There are also links to versions of The Art and Skill of Radiotelegraphy by William G. Pierpont N0HFF (3rd edition – 20 April 2002) and Using an Iambic Paddle by Chuck Adams, K7QO.
Via Julian G3ILO news of an Arduino based project to build an inteface to enable direct input to a computer with a morse key. Lots of information can be found here.
It looks like a neat little project. I don’t get the feeling it’s going to be offered as a kit or anything. Most of what you’d need to know to make one is on the site including a schematic and the code that decodes the morse code!
This is similar – in concept at least – to those iPhone morse apps where you can tape the screen in the same way you would a straight key, and the app gives you feedback on your morse – at the most basic level by translating it back to what you hopefully intended to say.
What would be even more exciting would be an interface that could also handle paddle input to PCs … a bit like the $1.99 iPhone app iDitDahText by Marc Vaillant. You can only load this one on to jailbroken iPhones. It’s available via the Cydia Store. It enables you to enter text in all iPhone apps using the equivalent of an iambic keypad on the screen up to 50 wpm. Great party trick!
Or better still isn’t there a way to connect the output of the iPhone or even the iPad – electrical not audio – to control a keyer and a transmitter. Throw in PTT control while you’re at it!
Stumbled across interesting YouTube video on “Iambic Keyer and Technique” attempting to teach how to use an Iambic keyer. It’s about 5 1/2 mins long. Another video from IK0YGJ simply shows the sender using a beautiful Begali Sculpture and sending at 50wpm.
I stumbled on to a page on Wikipedia about Friedrich Clemens Gerke, (22 Jan 1801 – 21 May 1888) the man responsible for simplifying Vail and Morse’s original telegraphic code.
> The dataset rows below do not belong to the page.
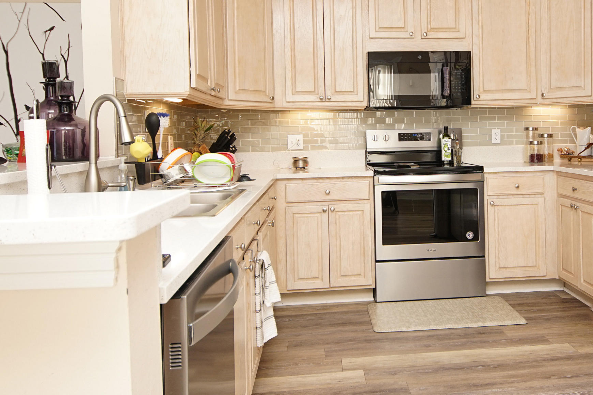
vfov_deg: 42.1
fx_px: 511
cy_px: 150
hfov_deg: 58.9
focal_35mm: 31
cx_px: 394
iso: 400
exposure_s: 1/60
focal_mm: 12
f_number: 4.5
As the wikipedia article explains, “The original Morse code consisted of four different hold durations (the amount of time the key was held down), and some letters contained inconsistent internal durations of silence. In Gerke’s system there are only “dits” and “dahs”, the latter being three times as long as the former, and the internal silence intervals are always a single dit-time each.”
This chart reveals the logic behind his reform of the code.
After some minor changes it was standardised at the International Telegraphy congress in Paris in 1865.
This page has a listing of how different alphabets and accented characters are sent with morse including Russian, Greek, Hebrew, Arabic, Japanese and Korean. I feel an overwhelming urge to change it from its dots and dashes layout to a didah format to reinforce the sound and not the visual structure of the characters. As comprehensive as these charts are, I’m still a little in the dark about some accents used in Portuguese. It could be that they’re simply not used in morse. Maybe listening to QSOs is the only way to confirm this.
Even the listing on the Portuguese Wikipedia page is missing the ã character. And this Brazilian page makes no mention of accented characters, even though it does explain that the codes for each character reflect their frequency in English.